There are N gas stations along a circular route, where the amount of gas at station i is gas[i].
You have a car with an unlimited gas tank and it costs cost[i] of gas
to travel from station i to its next station (i+1). You begin the journey with an empty tank at one of the gas stations.
Return the starting gas station's index if you can travel around the circuit once, otherwise return -1.
Note:
The solution is guaranteed to be unique.
题目解析:
方案一:
两个数组之间的值是对应的,那么就将gas[i]-cost[i]经过i结点增加或消耗的油量。这样就直接考虑结点的值,而不用考虑路程中的值,进一步转化成一个一维数组,求从哪一点开始求和,能无负数出现。
常规思维是,让任一点为起始点,开始计算,这样时间复杂度为O(N^2)。但是负数的起始点是不可能的,因此跳过负数为起始的。更进一步,我们选那些s[i-1]为负数,s[i]为大于等于0时,i为起始点,即使i后有连续几个为正数,由于题目中结果唯一,则必须i开始为起始点。这样就更进一步简化。不过实现的时候,有点复杂,我只是选择非负数为起始点,进行递归求解。

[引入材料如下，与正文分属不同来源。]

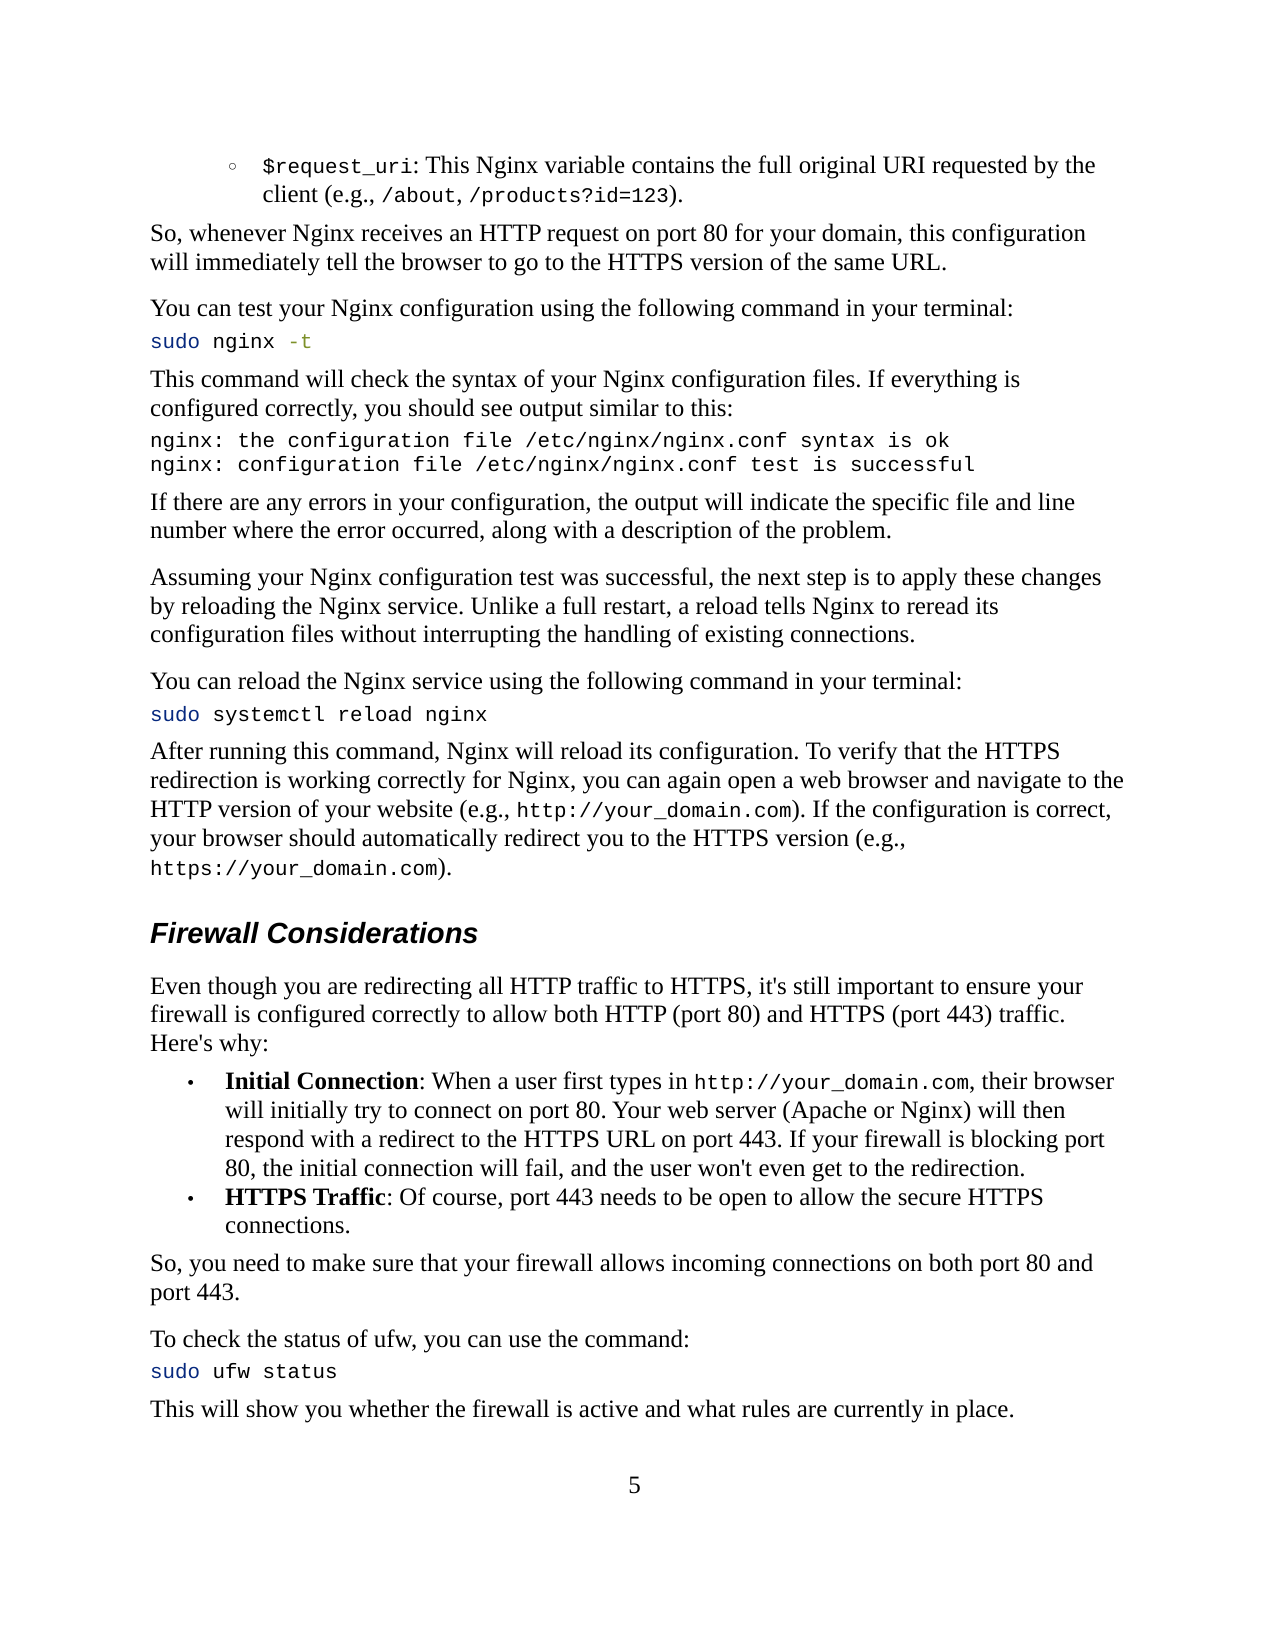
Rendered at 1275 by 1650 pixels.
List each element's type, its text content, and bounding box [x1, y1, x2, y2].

text nginx: the configuration file /etc/nginx/nginx.conf syntax is ok [150, 430, 1125, 454]
text So, you need to make sure that your firewall allows incoming connections on both port 80 and port 443. [150, 1248, 1125, 1306]
text nginx: configuration file /etc/nginx/nginx.conf test is successful [150, 454, 1125, 478]
text You can reload the Nginx service using the following command in your terminal: [150, 666, 1125, 695]
list HTTPS Traffic: Of course, port 443 needs to be open to allow the secure HTTPS connections. [187, 1182, 1125, 1239]
list Initial Connection: When a user first types in http://your_domain.com, their browser will initially try to connect on port 80. Your web server (Apache or Nginx) will then respond with a redirect to the HTTPS URL on port 443. If your firewall is blocking port 80, the initial connection will fail, and the user won't even get to the redirection. [187, 1066, 1125, 1182]
text This command will check the syntax of your Nginx configuration files. If everything is configured correctly, you should see output similar to this: [150, 364, 1125, 421]
text If there are any errors in your configuration, the output will indicate the specific file and line number where the error occurred, along with a description of the problem. [150, 487, 1125, 544]
text So, whenever Nginx receives an HTTP request on port 80 for your domain, this configuration will immediately tell the browser to go to the HTTPS version of the same URL. [150, 218, 1125, 276]
list $request_uri: This Nginx variable contains the full original URI requested by the client (e.g., /about, /products?id=123). [225, 150, 1125, 209]
text Even though you are redirecting all HTTP traffic to HTTPS, it's still important to ensure your firewall is configured correctly to allow both HTTP (port 80) and HTTPS (port 443) traffic. Here's why: [150, 971, 1125, 1057]
text You can test your Nginx configuration using the following command in your terminal: [150, 293, 1125, 322]
text After running this command, Nginx will reload its configuration. To verify that the HTTPS redirection is working correctly for Nginx, you can again open a web browser and navigate to the HTTP version of your website (e.g., http://your_domain.com). If the configuration is correct, your browser should automatically redirect you to the HTTPS version (e.g., https://your_domain.com). [150, 736, 1125, 882]
text sudo systemctl reload nginx [150, 704, 1125, 727]
text Assuming your Nginx configuration test was successful, the next step is to apply these changes by reloading the Nginx service. Unlike a full restart, a reload tells Nginx to reread its configuration files without interrupting the handling of existing connections. [150, 562, 1125, 648]
text This will show you whether the firewall is active and what rules are currently in place. [150, 1394, 1125, 1423]
text sudo ufw status [150, 1361, 1125, 1385]
text sudo nginx -t [150, 331, 1125, 355]
text To check the status of ufw, you can use the command: [150, 1324, 1125, 1352]
subtitle Firewall Considerations [150, 916, 1125, 949]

如果Judge为false时,才判断深层次的递归返回值。
class Solution {
public:
int canCompleteCircuit(vector<int> &gas, vector<int> &cost) {
if(gas.size() != cost.size())
return -1;
res = -1;
vector<int> remainder;
for(int i = 0;i < gas.size();i++)
remainder.push_back(gas[i]-cost[i]);
FindIndex(remainder,0);
return res;
}
bool FindIndex(vector<int> &remainder,int index){
if(index >= remainder.size()){
return false;
}
int i;//写在外面
for(i = index;i < remainder.size();i++){
if(remainder[i] >= 0) //要加等号[2] [2]
break;
}
if(i == remainder.size()){
int res = -1;
return false;
}
return Judge(remainder,i) || FindIndex(remainder,i+1);
}
bool Judge(vector<int> &remainder,int index){
int sum = 0;
for(int i = 0;i < remainder.size();i++){
sum += remainder[(index+i)%remainder.size()];
if(sum < 0)
return false;
}
res = index;
return true;
}
private:
int res;
};
方案二:
线性时间复杂度O(n)
我们让i=0...n-1开始遍历,期间统计求和sum,如果sum为负数,则肯定从i+1之后开始!所以当j从i+1...n-1后sum始终保持非负数, 就无序验证n个数的和是否一定为正数。这也跟题目有关,保证了有唯一解。
class Solution {
public:
int canCompleteCircuit(vector<int> &gas, vector<int> &cost) {
// Note: The Solution object is instantiated only once and is reused by each test case.
int sum=0;
int total=0;
int start=0;
for(int i=0;i<gas.size();i++)
{
sum+=gas[i]-cost[i];
total+=gas[i]-cost[i];
if(sum < 0)
{
start=(i+1)%gas.size(); sum=0;
}
}
if(total <0)
return -1;
else
return start;
}
};
方案三:
以某一结点为起始点i=begin,然后i++,如果sum为负数了,就begin--,并sum+s[begin];当sum再为负数了,就begin--.....这样求解的话,也为线性时间复杂度。
解题思路:
1:假设出发车站为0,初始化车内油量0
2:车内油量=车站油量-消耗
3:如果车内油量大于0,车开到下一车站,否则出发车站前移一个车站
重复2,3步,直到所有车站遍历完。如果车内油量剩余大于等于0,返回出发车站,否则返回-1.
public int canCompleteCircuit(int[] gas, int[] cost) {
if (gas == null) {
return -1;
}
// Note: The Solution object is instantiated only once and is reused by each test case.
int count = gas.length;
int n = 0;
int gasInCar = 0;
int begin = 0;
int end = 0;
int i = 0;
while (n < count - 1) {
gasInCar += gas[i] - cost[i];
if (gasInCar >=0) {//forward
end++;
i=end;
} else {
begin--;
if (begin < 0) {
begin = count - 1;
}
i = begin;
}
n++;
}
gasInCar += gas[i] - cost[i];
if (gasInCar >= 0) {
return begin;
} else {
return -1;
}
}